Composer, Twig and Concrete CMS 9.5.2

Composer, Twig and Concrete CMS 9.5.2


Jun 3, 2026
by andrew

Last week, the Symfony team disclosed a substantial set of security fixes across Symfony and Twig after an audit performed with Anthropic’s Claude Mythos project. Symfony reports that the audit uncovered 19 legitimate vulnerabilities across Symfony and Twig components, all of which were patched in their latest releases.


The timing of these disclosures landed immediately after our Concrete CMS 9.5.1 release. In addition to the normal concern that comes with upstream security advisories, this had an immediate practical impact for Concrete CMS users installing via Composer.

Recent versions of Composer now include built-in security auditing. As soon as the Symfony advisories were published, Composer began flagging our dependency tree during installation. This caused issues for standard installations using:

composer create-project concretecms/composer myproject

To address this, we’ve released Concrete CMS 9.5.2 with updated dependencies. This release patches twig in several cases, and also restores normal Composer installation behavior.

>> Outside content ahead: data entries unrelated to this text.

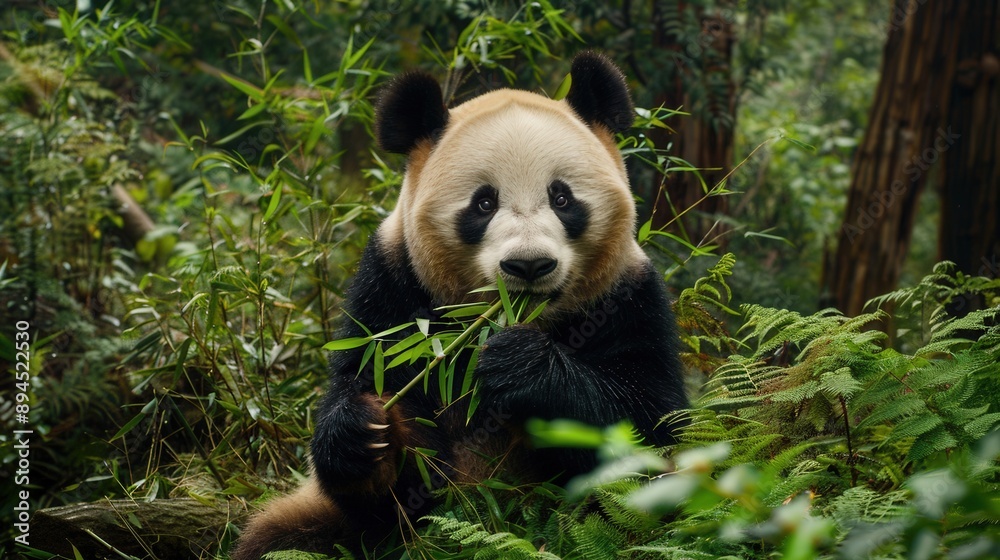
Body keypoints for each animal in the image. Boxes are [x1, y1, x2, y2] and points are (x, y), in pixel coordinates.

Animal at [231, 51, 688, 559]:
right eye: (483, 203)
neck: (522, 319)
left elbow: (650, 424)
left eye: (562, 197)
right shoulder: (393, 287)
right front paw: (363, 431)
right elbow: (389, 446)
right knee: (280, 539)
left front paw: (522, 366)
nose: (529, 265)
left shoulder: (629, 296)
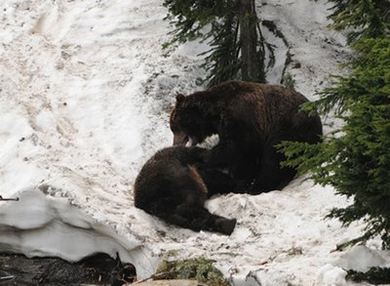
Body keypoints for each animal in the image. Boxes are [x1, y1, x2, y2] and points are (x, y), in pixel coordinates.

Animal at [169, 79, 322, 193]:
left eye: (174, 127)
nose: (175, 143)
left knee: (274, 158)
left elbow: (236, 149)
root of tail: (316, 117)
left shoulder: (243, 120)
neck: (215, 114)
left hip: (288, 130)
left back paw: (259, 186)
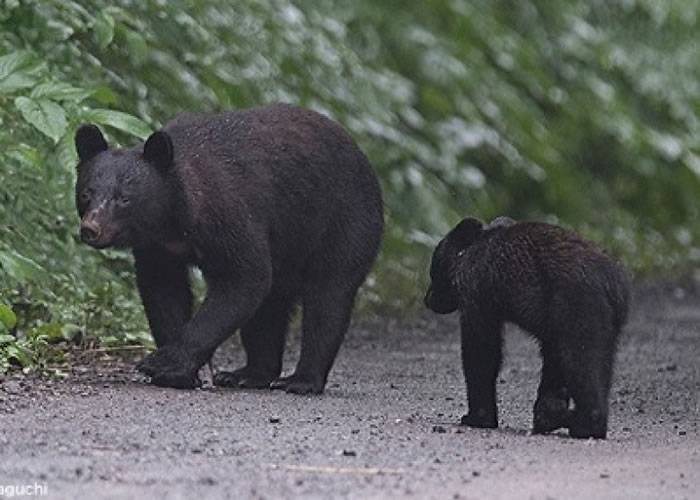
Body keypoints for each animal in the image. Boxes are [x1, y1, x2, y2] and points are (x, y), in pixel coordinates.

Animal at [72, 103, 382, 392]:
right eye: (86, 193)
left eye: (124, 198)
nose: (91, 228)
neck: (174, 221)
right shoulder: (158, 248)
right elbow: (163, 291)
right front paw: (180, 374)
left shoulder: (228, 213)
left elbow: (244, 278)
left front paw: (164, 364)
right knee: (269, 309)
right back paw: (247, 374)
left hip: (343, 221)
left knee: (327, 298)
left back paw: (300, 380)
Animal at [424, 217, 632, 440]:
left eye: (433, 272)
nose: (428, 299)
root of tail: (612, 283)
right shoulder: (551, 325)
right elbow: (552, 361)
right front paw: (550, 406)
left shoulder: (477, 291)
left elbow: (482, 352)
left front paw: (477, 417)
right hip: (607, 323)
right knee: (600, 363)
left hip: (579, 307)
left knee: (582, 359)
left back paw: (584, 423)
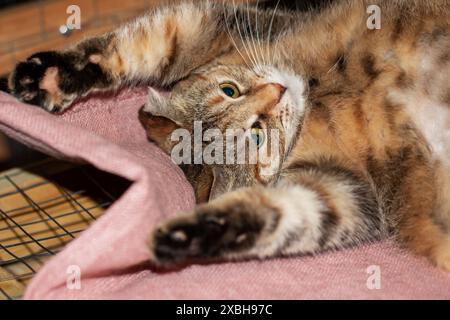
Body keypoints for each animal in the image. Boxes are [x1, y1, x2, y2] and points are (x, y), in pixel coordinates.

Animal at [3, 0, 450, 270]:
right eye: (256, 137)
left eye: (229, 90)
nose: (279, 91)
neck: (316, 94)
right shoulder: (348, 190)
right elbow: (291, 213)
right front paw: (194, 235)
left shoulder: (214, 26)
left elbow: (135, 46)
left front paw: (51, 74)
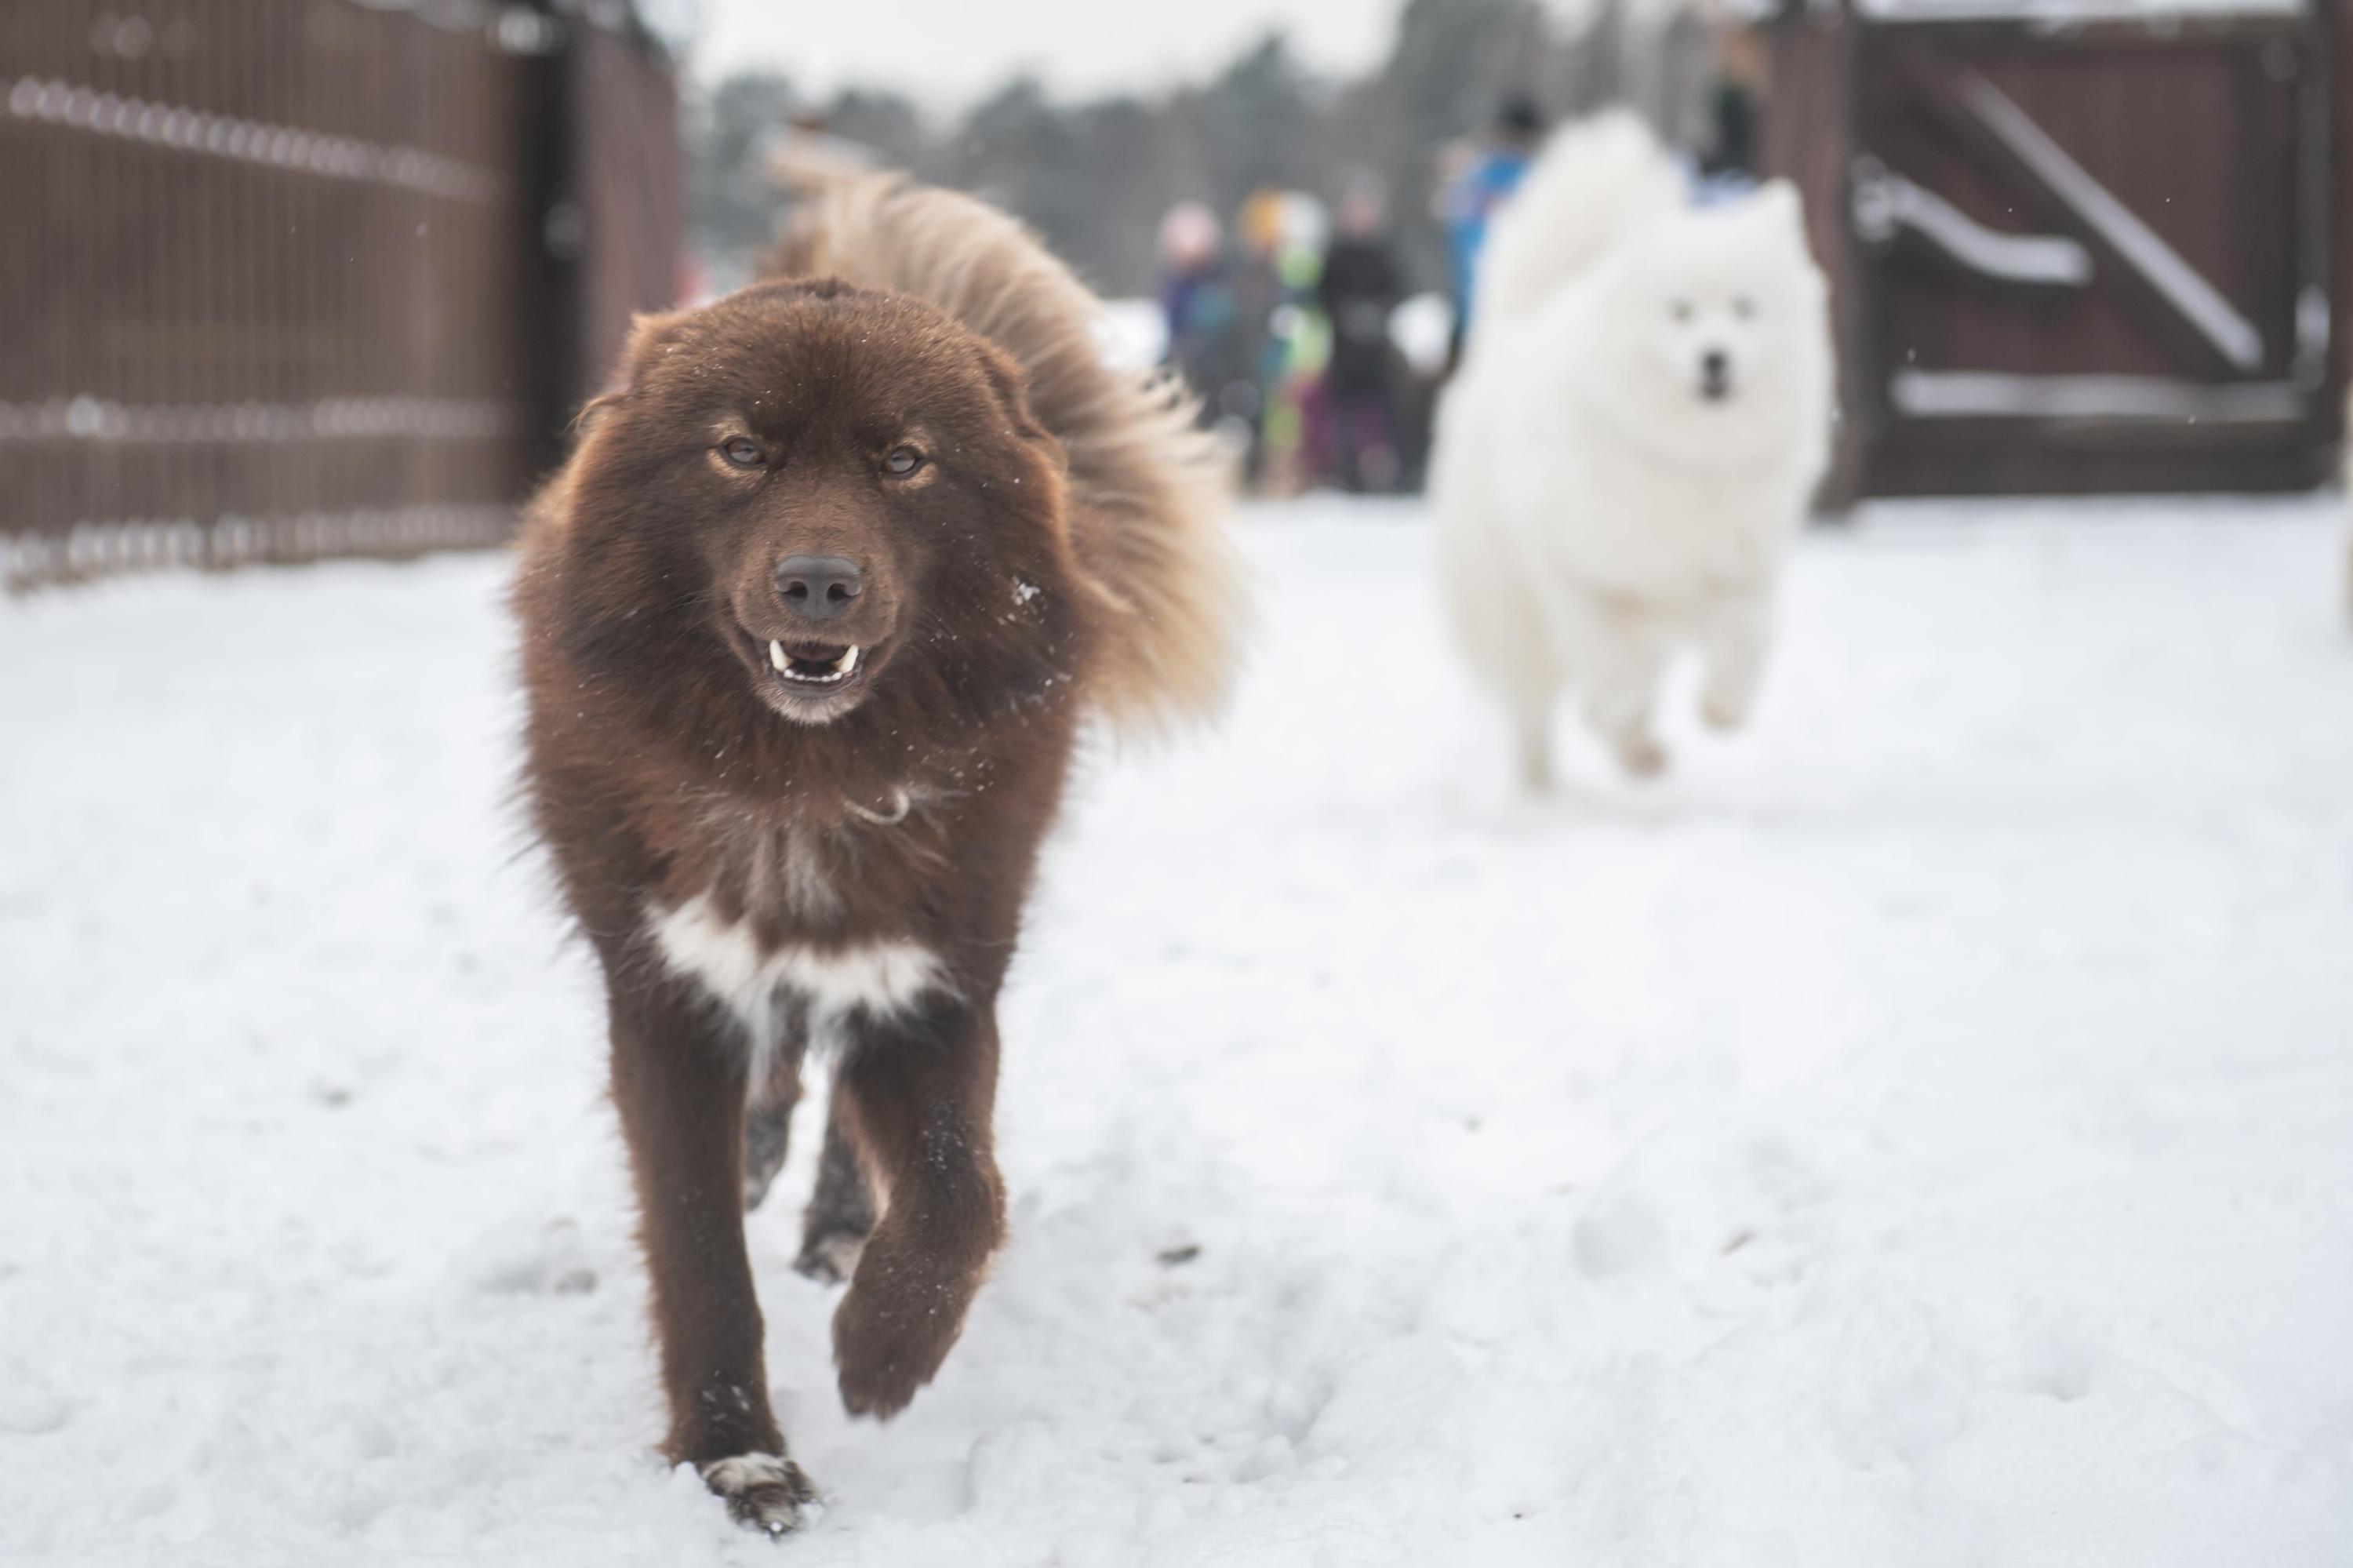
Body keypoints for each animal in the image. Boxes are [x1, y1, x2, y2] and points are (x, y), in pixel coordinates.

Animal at [513, 170, 1242, 1525]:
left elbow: (962, 1189)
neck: (803, 780)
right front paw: (738, 1453)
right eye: (740, 450)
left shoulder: (932, 983)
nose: (818, 583)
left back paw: (841, 1230)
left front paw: (883, 1350)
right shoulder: (665, 993)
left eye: (905, 461)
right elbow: (698, 1244)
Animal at [1431, 113, 1835, 781]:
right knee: (1534, 705)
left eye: (1745, 308)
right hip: (1511, 613)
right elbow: (1609, 668)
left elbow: (1744, 637)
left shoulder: (1738, 566)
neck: (1685, 460)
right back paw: (1545, 781)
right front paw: (1624, 724)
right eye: (1681, 311)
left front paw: (1723, 705)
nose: (1716, 358)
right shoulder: (1576, 572)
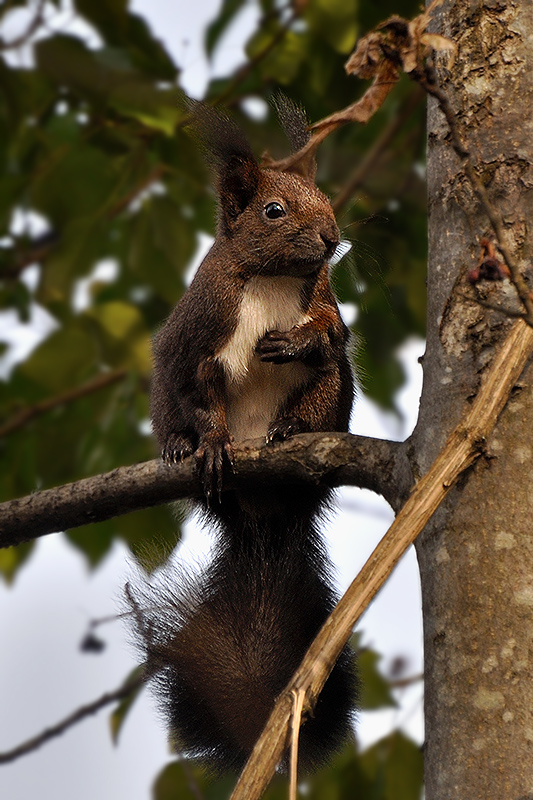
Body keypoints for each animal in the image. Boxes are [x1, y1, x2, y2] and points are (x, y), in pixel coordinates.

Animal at [127, 98, 356, 776]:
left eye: (325, 198)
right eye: (273, 210)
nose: (332, 237)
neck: (273, 281)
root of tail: (264, 516)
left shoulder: (326, 303)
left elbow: (333, 336)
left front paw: (298, 341)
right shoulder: (198, 338)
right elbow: (200, 397)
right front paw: (206, 444)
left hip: (333, 396)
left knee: (324, 386)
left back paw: (290, 429)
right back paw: (184, 449)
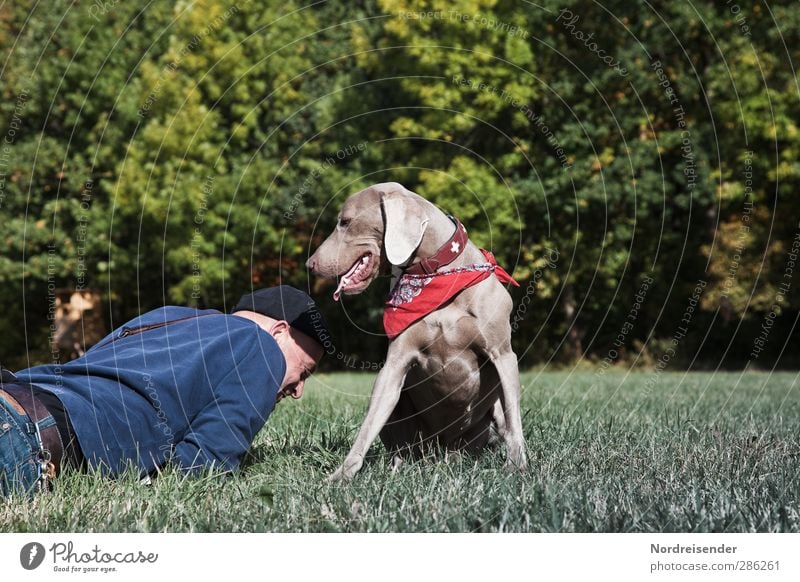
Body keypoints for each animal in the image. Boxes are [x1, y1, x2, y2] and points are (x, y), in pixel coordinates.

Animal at [304, 184, 524, 484]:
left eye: (345, 222)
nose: (310, 264)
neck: (436, 274)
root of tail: (444, 451)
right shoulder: (395, 364)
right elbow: (368, 425)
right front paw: (341, 475)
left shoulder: (503, 354)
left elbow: (514, 417)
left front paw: (517, 467)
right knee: (402, 446)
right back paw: (400, 468)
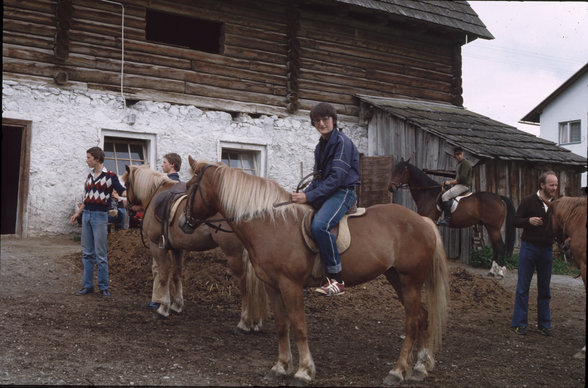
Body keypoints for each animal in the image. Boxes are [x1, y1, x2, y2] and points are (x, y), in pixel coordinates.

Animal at [124, 163, 272, 330]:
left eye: (126, 184)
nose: (127, 206)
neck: (156, 193)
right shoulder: (177, 248)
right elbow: (177, 274)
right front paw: (177, 305)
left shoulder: (157, 246)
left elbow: (163, 276)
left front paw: (163, 308)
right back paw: (256, 321)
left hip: (234, 254)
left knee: (244, 283)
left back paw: (245, 321)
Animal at [181, 157, 448, 384]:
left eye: (190, 186)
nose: (184, 222)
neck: (271, 224)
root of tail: (423, 221)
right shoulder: (272, 285)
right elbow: (282, 325)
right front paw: (280, 367)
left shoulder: (291, 285)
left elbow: (299, 326)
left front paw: (303, 371)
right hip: (396, 278)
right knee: (422, 317)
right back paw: (420, 367)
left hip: (410, 280)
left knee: (412, 322)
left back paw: (398, 371)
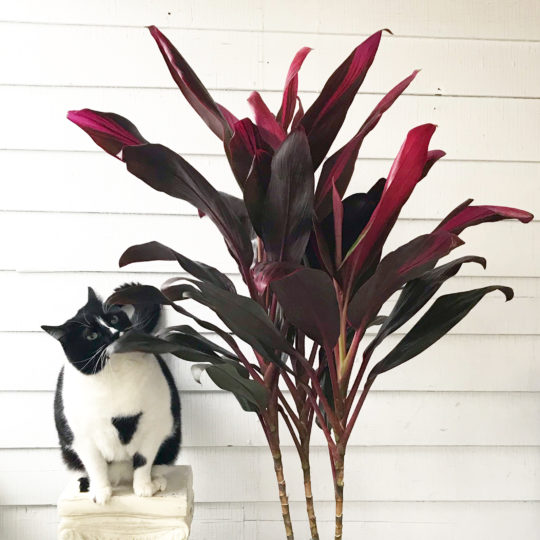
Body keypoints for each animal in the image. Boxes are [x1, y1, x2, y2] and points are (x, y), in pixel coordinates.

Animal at [42, 284, 181, 504]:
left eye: (114, 319)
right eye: (91, 336)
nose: (115, 333)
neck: (117, 375)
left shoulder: (154, 426)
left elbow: (144, 460)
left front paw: (143, 488)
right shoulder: (82, 437)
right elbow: (96, 466)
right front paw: (101, 492)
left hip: (171, 441)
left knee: (158, 463)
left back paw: (156, 481)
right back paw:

PHP Versions and Dependency Security Updates

If you are running Concrete CMS with Composer on PHP 8.2 or greater, you will receive all the current upstream Symfony and Twig security updates directly. That is the ideal and recommended configuration moving forward.

However, Concrete CMS still supports older PHP versions in the 9.5 series, including PHP 7.3, 8.0 and 8.1. Those environments cannot move to the latest Twig releases because newer Twig versions require newer PHP runtimes.

For those installations, the highest compatible Twig version is currently 3.11.3, which ships with Concrete CMS 9.5.1 and still ships with 9.5.2.

However, in 9.5.2, we have implemented our own custom patches in order to continue protecting users on older PHP versions. We could not cleanly backport every single upstream Twig security change since some of Symfony’s newer sandbox-related fixes depend on architectural changes that occurred after Twig 3.11. Those changes don’t apply cleanly to the older codebase, and attempting to force them in would introduce unnecessary instability into supported Concrete CMS installations.

The patches we have backported are for the most critical issues. These are delivered via our Composer dependency-patches project. If you install Concrete via the regular standalone install or remote update, you’ll get these dependency patches automatically in 9.5.2. For composer based installation, upgrading to 9.5.2 and/or simply updating your dependencies via composer update should be enough to apply these patches (or update Symfony, in which case the patches are unnecessary.)

Issues in the Twig Sandbox

Thankfully, the remaining Twig vulnerabilities that we cannot fully backport are limited to Twig’s sandbox mode. This mode allows for untrusted Twig to be evaluated in a safe manner. This is not functionality exposed or used by standard Concrete CMS installations. Concrete CMS does not use Twig sandbox mode internally; enabling it requires custom application-level development work in the first place. If you’re using this functionality in a custom package or application, you should heavily consider employing a Composer-based installation with a version of twig/twig that’s 3.23 or greater.

So while Composer security auditing may still report certain upstream Twig advisories on older PHP environments, the practical exposure for a standard Concrete CMS installation is extremely limited.

To summarize:

  • PHP 8.2+ with Composer installs receive the complete upstream Symfony and Twig security updates.
  • PHP 7.3 / 8.0 / 8.1 installations receive Concrete CMS backported fixes wherever technically possible.
  • The remaining unpatched upstream Twig advisories affect Twig sandbox mode only.
  • Concrete CMS does not use Twig sandbox mode.
  • Exploiting these remaining issues would require custom code explicitly enabling and exposing sandbox functionality.

As always, we strongly recommend keeping both Concrete CMS and PHP versions up to date whenever possible.